= SOURCE TEXT =

*** Block opens ***

The next phrase is the first to not recapitulate all that has come before. Instead, we start with the three chords that were added to complete previous phrase, and then add two more: an Fm11 chord in the classic “So What” structure (three stacked 4ths with a major third on top) followed by a GbMA13 chord with the third in the melody — the first major chord thus far to actually contain a major third! Also note the voice-crossing between the first and second tenors, done to avoid what would otherwise would have been an awkward repeated note in the first tenor.

This phrase becomes our new starting point as we once again begin the additive process, building on what came before. The next phrase, beginning on beat 4 of m.8, repeats the first five chords from the previous phrase, followed by a stark Absus (with only the the root, 4th, and 5th). After that, we proceed to our first root-position dominant seventh, an F7(b13, b9), which passes through Adim.7 (with the Eb raised to F), before resolving to another clustery Bbm triad with an added 9th and 11th. This time, though, the root and fifth are in the two lowest voices, giving it a darker hue. Again, you’d be forgiven at this point for believing that the whole thing has been in Bb minor!

For the next phrase — the longest in the opening chorale — our starting point shifts again: we pick up from the last four chords of the previous phrase before pivoting into a stunning new progression, one that also manages to encapsulate the entire chorale in a single phrase. After the Bbm(add 9, 11) chord, we return to the same Dbsus(add3) sonority we opened with, followed by: a stack of fourths suggesting Cm7(b6), an incomplete (third-less) CbMA13(#11) chord, a fourth-y Bbm11 voicing, and then a widely-spaced Ab7sus. From there it’s up to AMA13(#11) leading us to yet another minor-9th-inclusive Bbm(add9). You may also have noticed that the melody in this measure (m.11) is, from the second eighth note onwards, identical to the third phrase of the chorale, but displaced so that on-beats become off-beats and vice versa. Also, the AMA13(#11) – Bbm(add9) progression at the end of the measure is similar to, but not quite the same as, the voicings that conclude the third phrase.

*** Block closes ***

= AIM OF THE TASK =
Can you write out, word for word, the part of the chorale analysis that opens with the words containing "The next phrase is" and closes with "the first tenor."?

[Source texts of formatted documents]
*** Block opens ***

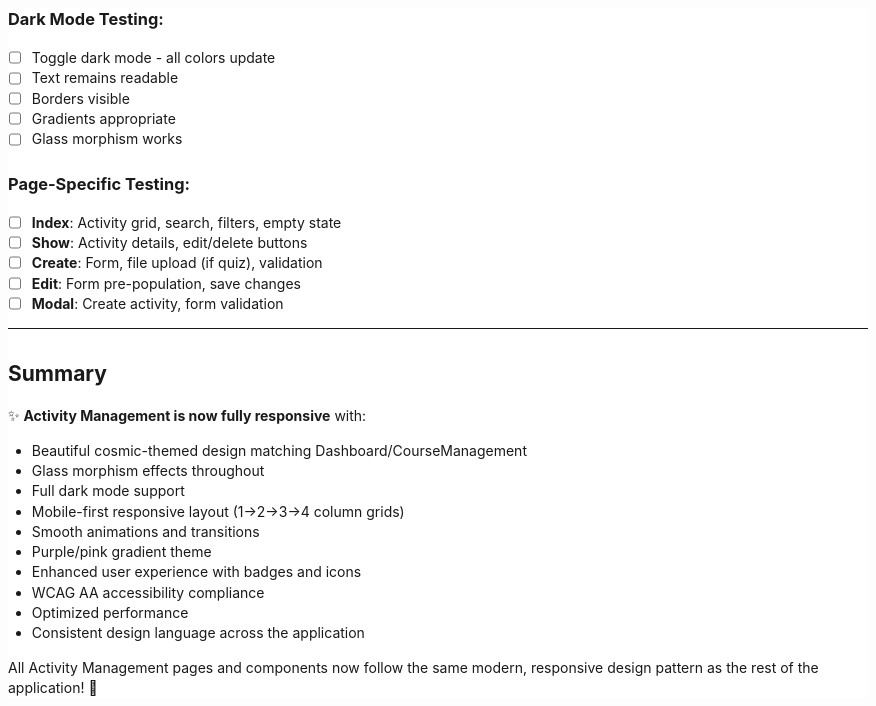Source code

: ### Dark Mode Testing:
- [ ] Toggle dark mode - all colors update
- [ ] Text remains readable
- [ ] Borders visible
- [ ] Gradients appropriate
- [ ] Glass morphism works

### Page-Specific Testing:
- [ ] **Index**: Activity grid, search, filters, empty state
- [ ] **Show**: Activity details, edit/delete buttons
- [ ] **Create**: Form, file upload (if quiz), validation
- [ ] **Edit**: Form pre-population, save changes
- [ ] **Modal**: Create activity, form validation

---

## Summary

✨ **Activity Management is now fully responsive** with:
- Beautiful cosmic-themed design matching Dashboard/CourseManagement
- Glass morphism effects throughout
- Full dark mode support
- Mobile-first responsive layout (1→2→3→4 column grids)
- Smooth animations and transitions
- Purple/pink gradient theme
- Enhanced user experience with badges and icons
- WCAG AA accessibility compliance
- Optimized performance
- Consistent design language across the application

All Activity Management pages and components now follow the same modern, responsive design pattern as the rest of the application! 🎉

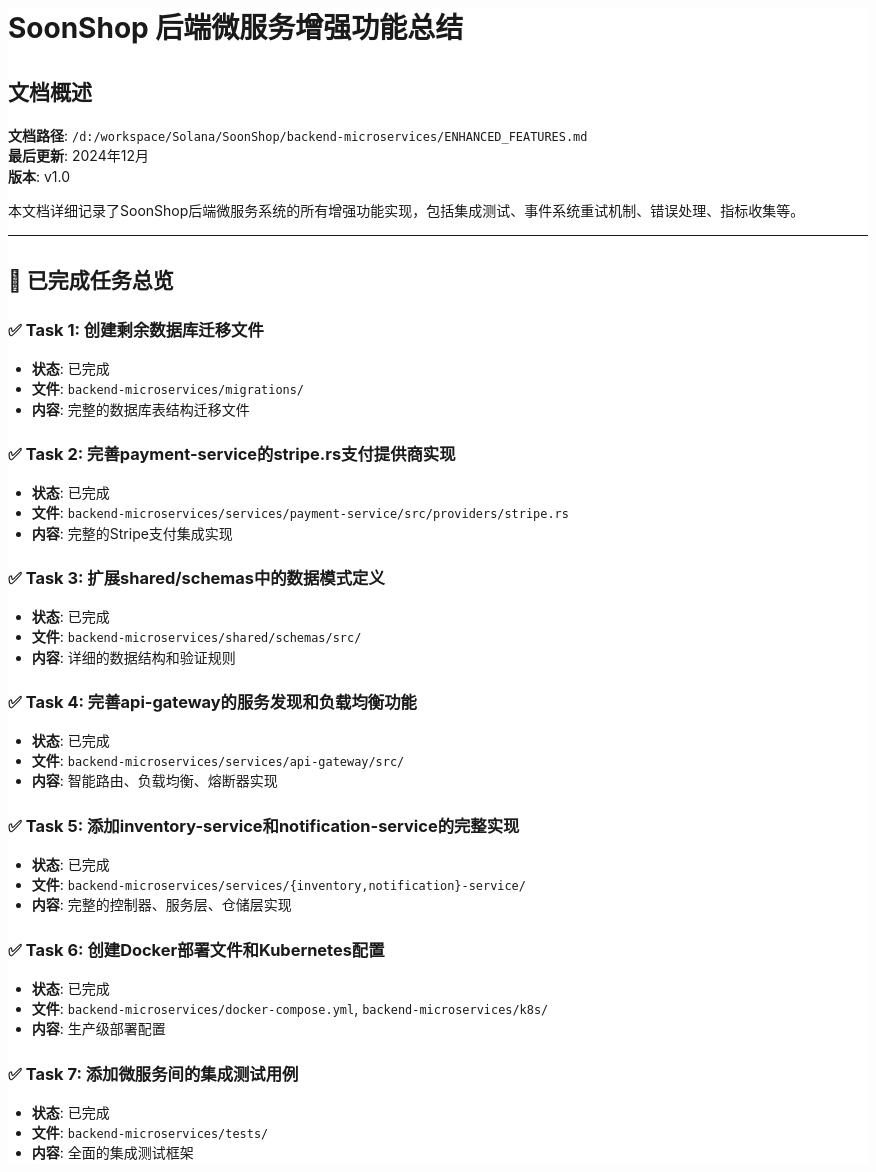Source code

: # SoonShop 后端微服务增强功能总结

## 文档概述

**文档路径**: `/d:/workspace/Solana/SoonShop/backend-microservices/ENHANCED_FEATURES.md`  
**最后更新**: 2024年12月  
**版本**: v1.0  

本文档详细记录了SoonShop后端微服务系统的所有增强功能实现，包括集成测试、事件系统重试机制、错误处理、指标收集等。

---

## 🎯 已完成任务总览

### ✅ Task 1: 创建剩余数据库迁移文件
- **状态**: 已完成
- **文件**: `backend-microservices/migrations/`
- **内容**: 完整的数据库表结构迁移文件

### ✅ Task 2: 完善payment-service的stripe.rs支付提供商实现
- **状态**: 已完成
- **文件**: `backend-microservices/services/payment-service/src/providers/stripe.rs`
- **内容**: 完整的Stripe支付集成实现

### ✅ Task 3: 扩展shared/schemas中的数据模式定义
- **状态**: 已完成
- **文件**: `backend-microservices/shared/schemas/src/`
- **内容**: 详细的数据结构和验证规则

### ✅ Task 4: 完善api-gateway的服务发现和负载均衡功能
- **状态**: 已完成
- **文件**: `backend-microservices/services/api-gateway/src/`
- **内容**: 智能路由、负载均衡、熔断器实现

### ✅ Task 5: 添加inventory-service和notification-service的完整实现
- **状态**: 已完成
- **文件**: `backend-microservices/services/{inventory,notification}-service/`
- **内容**: 完整的控制器、服务层、仓储层实现

### ✅ Task 6: 创建Docker部署文件和Kubernetes配置
- **状态**: 已完成
- **文件**: `backend-microservices/docker-compose.yml`, `backend-microservices/k8s/`
- **内容**: 生产级部署配置

### ✅ Task 7: 添加微服务间的集成测试用例
- **状态**: 已完成
- **文件**: `backend-microservices/tests/`
- **内容**: 全面的集成测试框架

*** Block closes ***

= TASK OUTPUT =
The next phrase is the first to not recapitulate all that has come before. Instead, we start with the three chords that were added to complete previous phrase, and then add two more: an Fm11 chord in the classic “So What” structure (three stacked 4ths with a major third on top) followed by a GbMA13 chord with the third in the melody — the first major chord thus far to actually contain a major third! Also note the voice-crossing between the first and second tenors, done to avoid what would otherwise would have been an awkward repeated note in the first tenor.